As the football pendulum swings back toward offense, one of the oldest tricks in the book has returned to the forefront: defenses faking injuries. The NFL tried to nip this one in the bud, sending out a preseason memo to cut that shit out, but it's backfired and fans and opponents are seeing fakes everywhere, even when they're legit. Now the league is trying to put the genie back in the bottle.

Sometimes it's fairly obvious. On opening night, Ravens periodically crumbled to the turf with cramps that coincidentally torpedoed the Broncos no-huddle offense. Without naming names, Wes Welker said "you do see [faked injuries] a little bit more and there’s nothing really you can do."

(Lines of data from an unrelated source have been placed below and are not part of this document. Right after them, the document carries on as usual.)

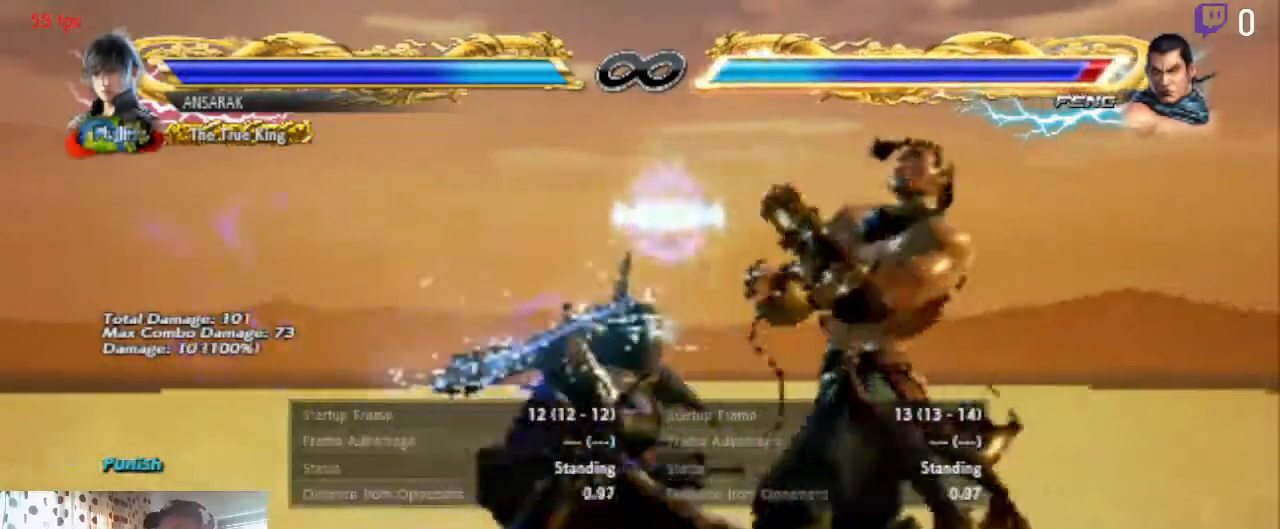
{"buttons": [], "left_stick": "center", "right_stick": "center", "events": [[233, "A", "down"], [400, "A", "up"]]}
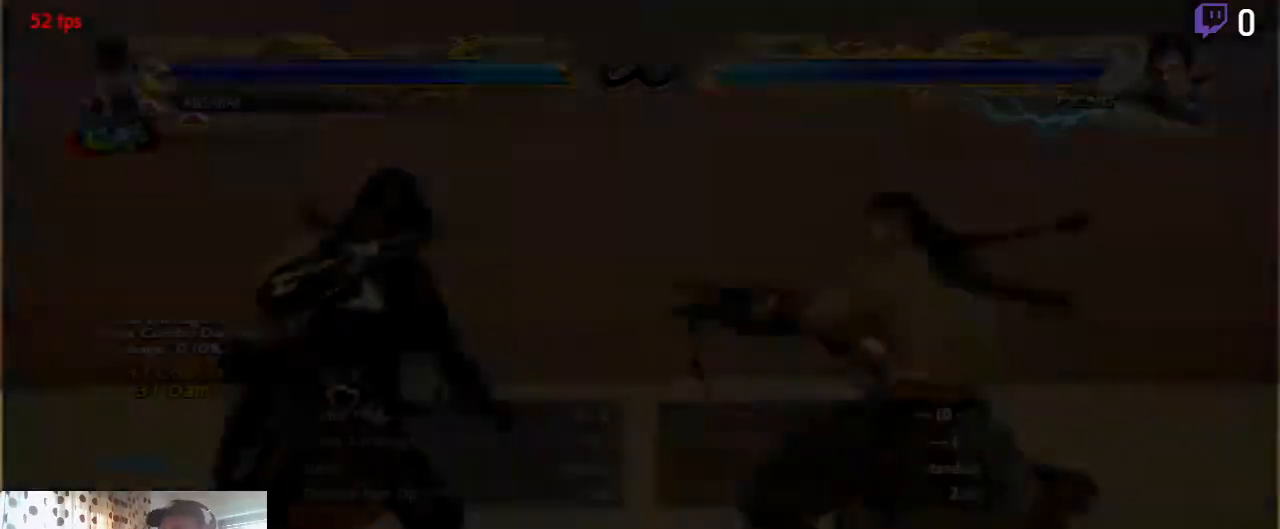
{"buttons": ["DPAD_LEFT"], "left_stick": "center", "right_stick": "center", "events": [[367, "DPAD_LEFT", "down"]]}
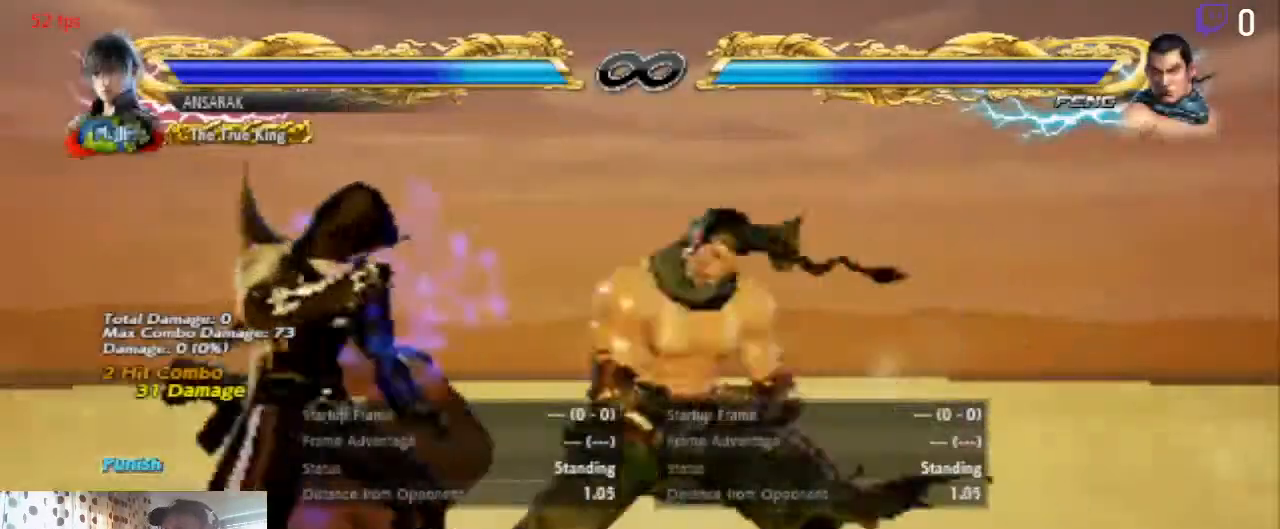
{"buttons": ["Y", "DPAD_LEFT"], "left_stick": "center", "right_stick": "center", "events": [[333, "X", "down"], [400, "X", "up"], [500, "Y", "down"]]}
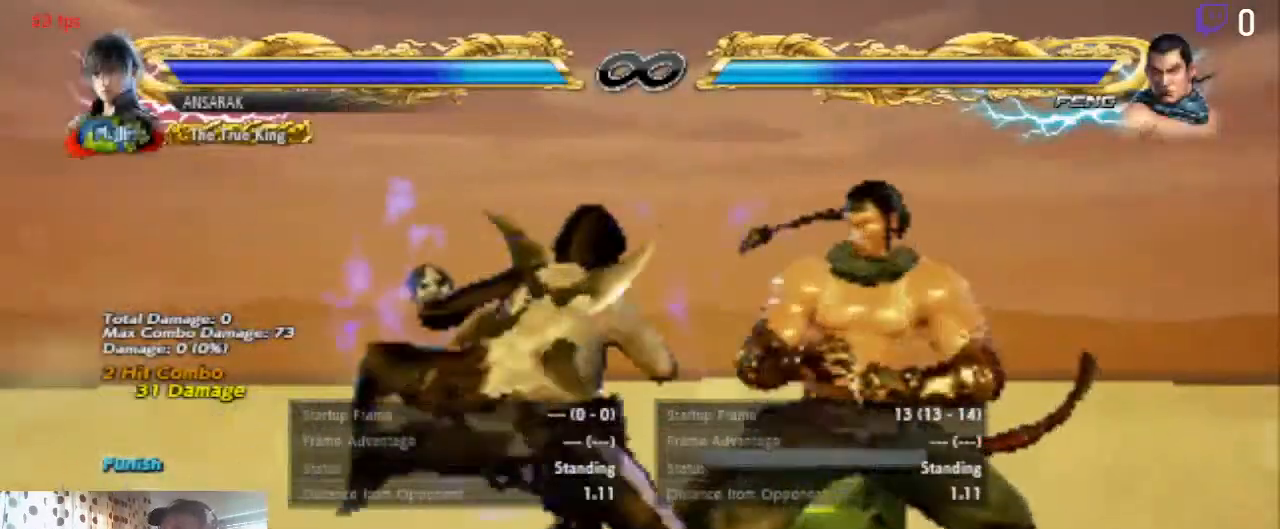
{"buttons": [], "left_stick": "center", "right_stick": "center", "events": [[134, "Y", "up"], [267, "DPAD_LEFT", "up"]]}
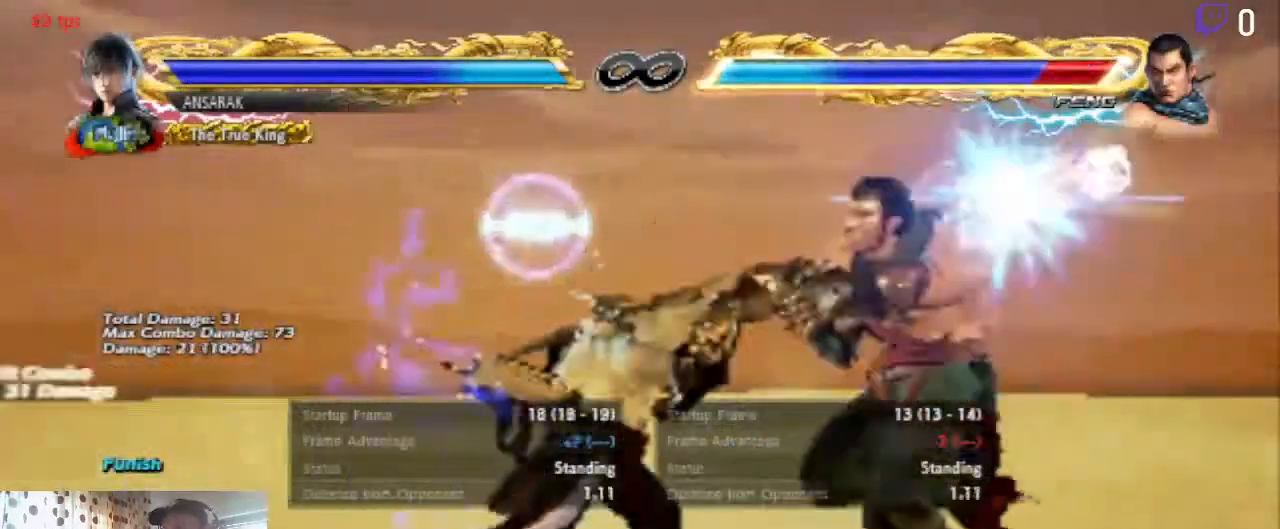
{"buttons": [], "left_stick": "center", "right_stick": "center", "events": [[133, "A", "down"], [300, "A", "up"]]}
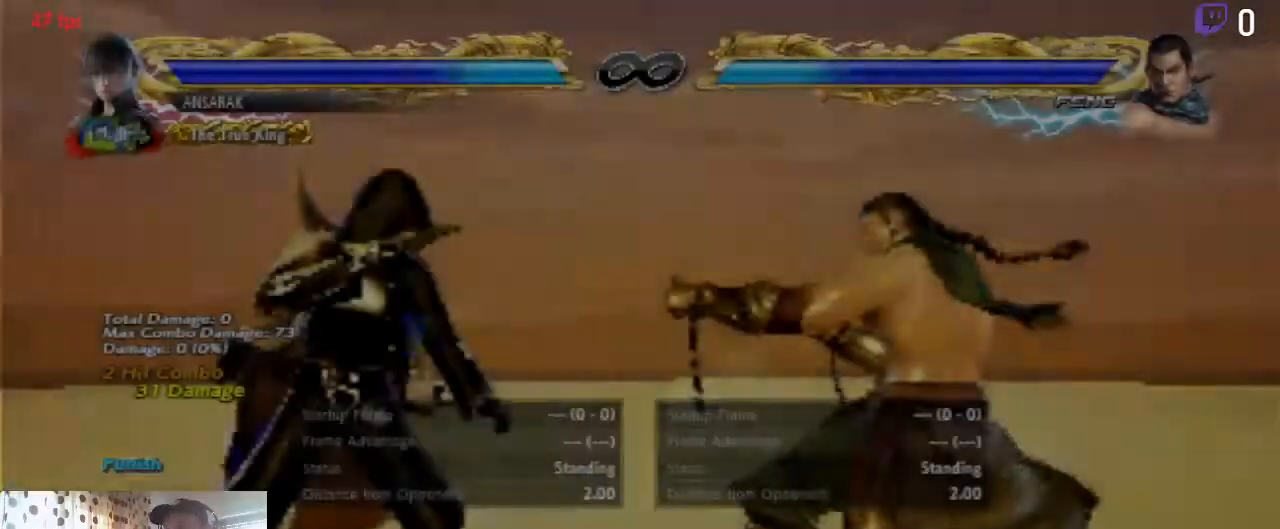
{"buttons": ["DPAD_LEFT"], "left_stick": "center", "right_stick": "center", "events": [[100, "DPAD_RIGHT", "down"], [200, "DPAD_RIGHT", "up"], [300, "DPAD_LEFT", "down"]]}
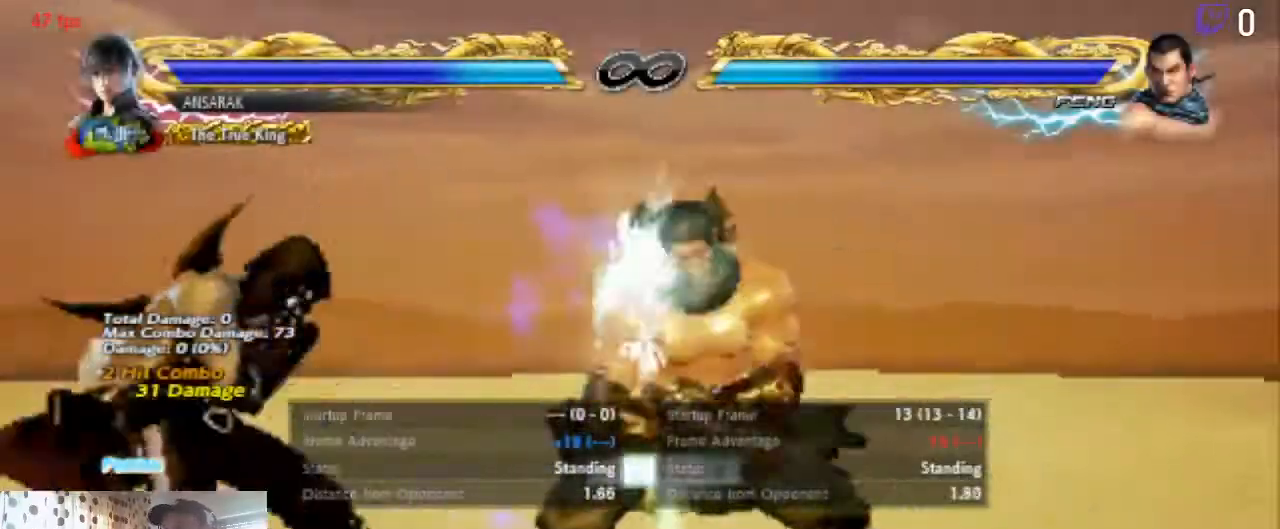
{"buttons": ["DPAD_LEFT"], "left_stick": "center", "right_stick": "center", "events": [[300, "X", "down"], [367, "X", "up"], [400, "Y", "down"], [500, "Y", "up"]]}
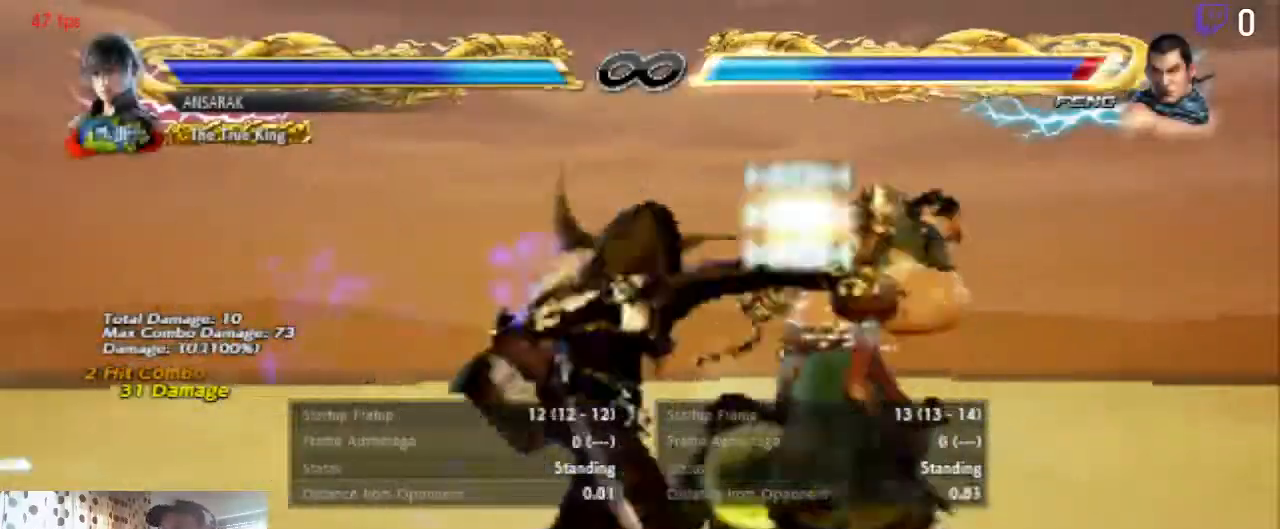
{"buttons": [], "left_stick": "center", "right_stick": "center", "events": [[267, "DPAD_LEFT", "up"]]}
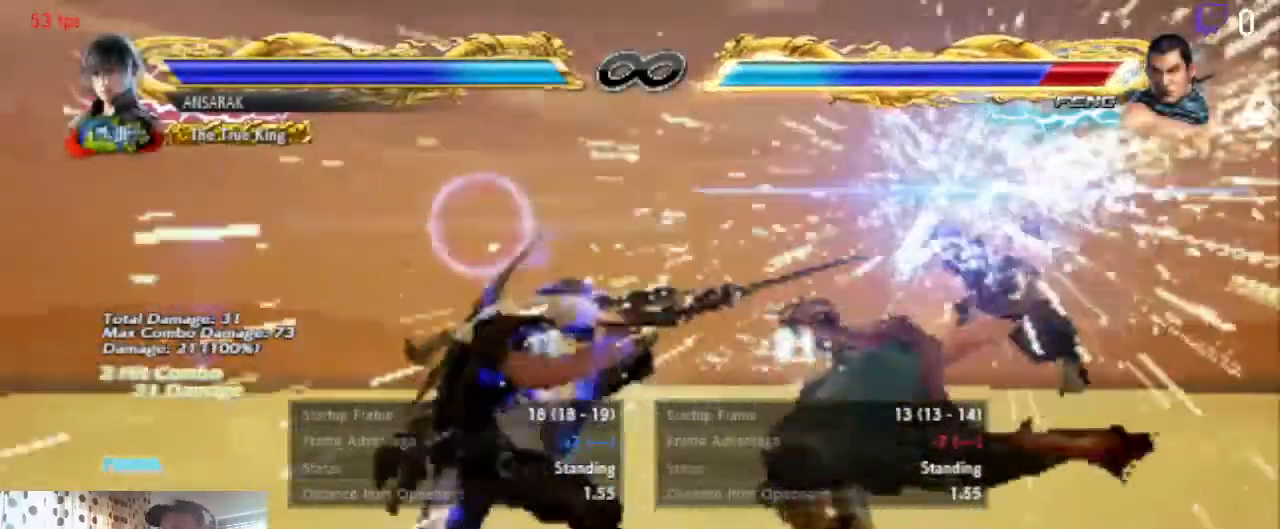
{"buttons": [], "left_stick": "center", "right_stick": "center", "events": [[33, "A", "down"], [166, "A", "up"], [333, "DPAD_RIGHT", "down"], [400, "DPAD_RIGHT", "up"]]}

On Monday night, the Redskins did the same when faced with the Eagles' record-setting tempo. "A couple guys were going down with cramps and things like that to kind of slow us down," DeSean Jackson said. "Not sure how serious the injuries were."

But the increased scrutiny has led to a number of false alarms. In their Sunday night game in Dallas, a pair of Giants were injured on a crucial Cowboys drive. The fans booed, and both Jerry Jones and Tony Romo accused them of faking. It turned out after that one of the Giants players suffered nerve damage, and is out for the year. Oops!

Then, this Thursday in New England, Jets DE Muhammad Wilkerson was injured late in the game, with the Jets out of timeouts. Gillette Stadium fans booed lustily, because they are stupid: It was fourth down, and the Jets had nothing to gain by faking injury. (Wilkerson also left on a cart; the Jets fear he has a high ankle sprain.)

This is getting out of hand. According to Jay Glazer on Fox's pregame show today, the NFL has sent out another memo. In general terms, it tells teams to stop talking about other teams' players. The not-very-buried subtext: don't complain about fake injuries. There's no way to prove what's fake and what's real, and the bitching just makes everyone look bad.

Keep an eye on today's games. Fans aren't beholden to any memos, so expect them to boo just about any injury by the visitors. (It's not just for Philly anymore!) But if you do notice an up-tempo offense slowed by obvious defensive stalling, it'll be interesting to see if players dare to point it out postgame.